Keputusan untuk menerima Al-Qur'an sebagai Muhaimin bukanlah sekadar pengakuan lisan, tetapi adalah komitmen total untuk menjadikan syariatnya sebagai penentu dalam urusan pribadi, sosial, dan kenegaraan. Ini adalah pengejawantahan dari keimanan yang sejati, yang diuji melalui sejauh mana umat mampu mengesampingkan perbedaan minor dan bersatu dalam perlombaan mencapai kebaikan universal.

Keagungan ayat ini terletak pada kemampuannya menyatukan konsep ketetapan (hukum Allah yang tidak boleh diganggu gugat) dengan konsep dinamika (pengakuan atas syariat yang berubah seiring waktu) dan konsep motivasi spiritual (perintah untuk berlomba-lomba dalam kebaikan). Ini adalah blueprint bagi umat yang ingin mencapai keseimbangan sempurna antara ketaatan kepada syariat dan aktivisme moral yang produktif.

Sesungguhnya, ketika kita melihat kepada sejarah umat-umat terdahulu yang diceritakan dalam Al-Qur'an, kita menyadari bahwa kegagalan terbesar mereka sering kali berakar pada dua hal yang dilarang dalam ayat 48: pertama, mereka mengubah hukum Ilahi (Syariat) atau menolaknya; dan kedua, mereka mengikuti hawa nafsu (Ahwā’) mereka sendiri atau pemimpin mereka, daripada mematuhi kebenaran yang diturunkan. Al-Maidah 48 berfungsi sebagai peringatan keras agar umat terakhir tidak mengulangi kesalahan fatal tersebut, melainkan mengambil pelajaran dari ujian yang telah diberikan kepada umat-umat sebelum mereka.

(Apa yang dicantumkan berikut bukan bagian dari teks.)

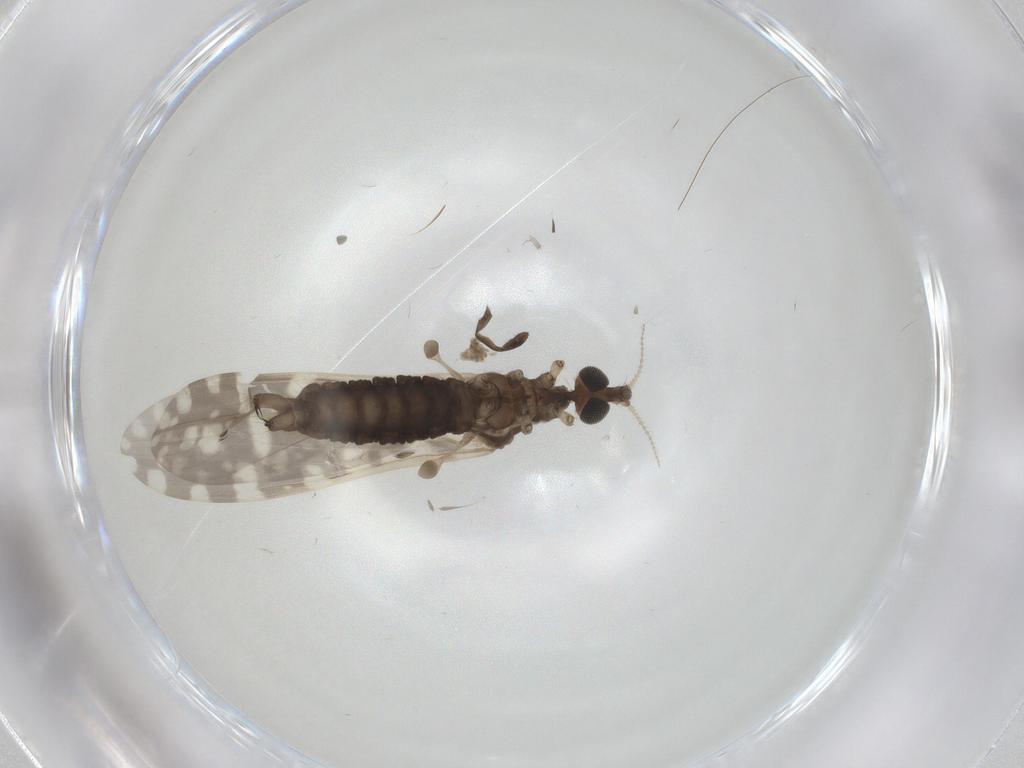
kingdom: Animalia
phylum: Arthropoda
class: Insecta
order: Diptera
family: Limoniidae
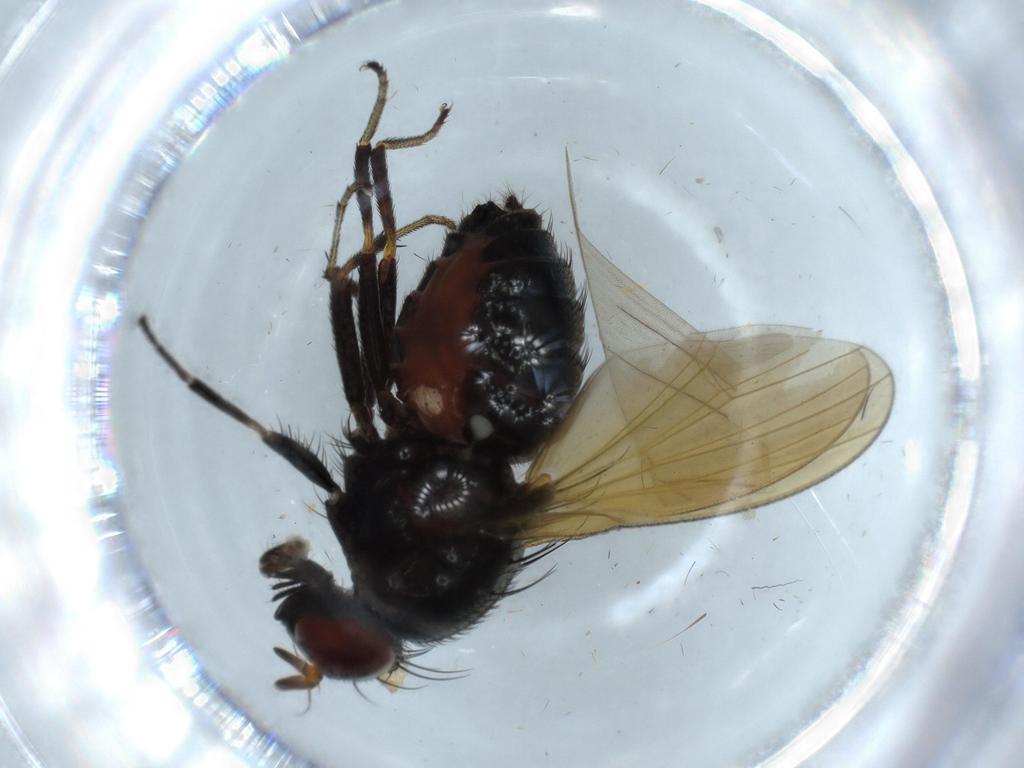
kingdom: Animalia
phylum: Arthropoda
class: Insecta
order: Diptera
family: Lauxaniidae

Oleh karena itu, penekanan pada Muhaimin adalah penekanan pada kesempurnaan. Al-Qur'an adalah penjamin bahwa ajaran pokok para nabi tetap terjaga. Syariat Islam yang dibawa oleh Nabi Muhammad ﷺ adalah puncak dari evolusi hukum Ilahi. Kehidupan seorang Muslim harus senantiasa diwarnai oleh semangat persaingan dalam kebaikan, sebagai bukti nyata bahwa mereka telah menerima karunia terbesar: petunjuk yang sempurna dan abadi.

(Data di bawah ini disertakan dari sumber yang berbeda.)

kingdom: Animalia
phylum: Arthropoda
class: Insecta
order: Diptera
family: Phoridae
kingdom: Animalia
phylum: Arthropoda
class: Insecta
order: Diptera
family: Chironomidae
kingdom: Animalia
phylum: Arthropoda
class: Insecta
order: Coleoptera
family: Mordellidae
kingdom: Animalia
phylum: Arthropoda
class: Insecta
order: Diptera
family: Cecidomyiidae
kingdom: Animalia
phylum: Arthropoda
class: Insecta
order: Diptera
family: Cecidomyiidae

Jika setiap Muslim merenungkan makna mendalam dari li yablūwakum fī mā ātākum (Dia hendak menguji kamu terhadap karunia yang telah diberikan-Nya kepadamu), mereka akan menyadari bahwa karunia terbesar itu adalah syariat yang jelas dan otoritas yang mutlak dari Al-Qur'an. Maka, cara terbaik untuk lulus dari ujian ini adalah dengan secara konsisten menerapkan Fastabiqul Khairat, memanfaatkan setiap momen dan kesempatan untuk berbuat lebih baik, lebih adil, dan lebih taat dibandingkan siapapun di sekitar mereka, sebagai persiapan untuk hari di mana segala perselisihan akan diungkapkan dan kebenaran akan berdiri tegak tanpa tabir.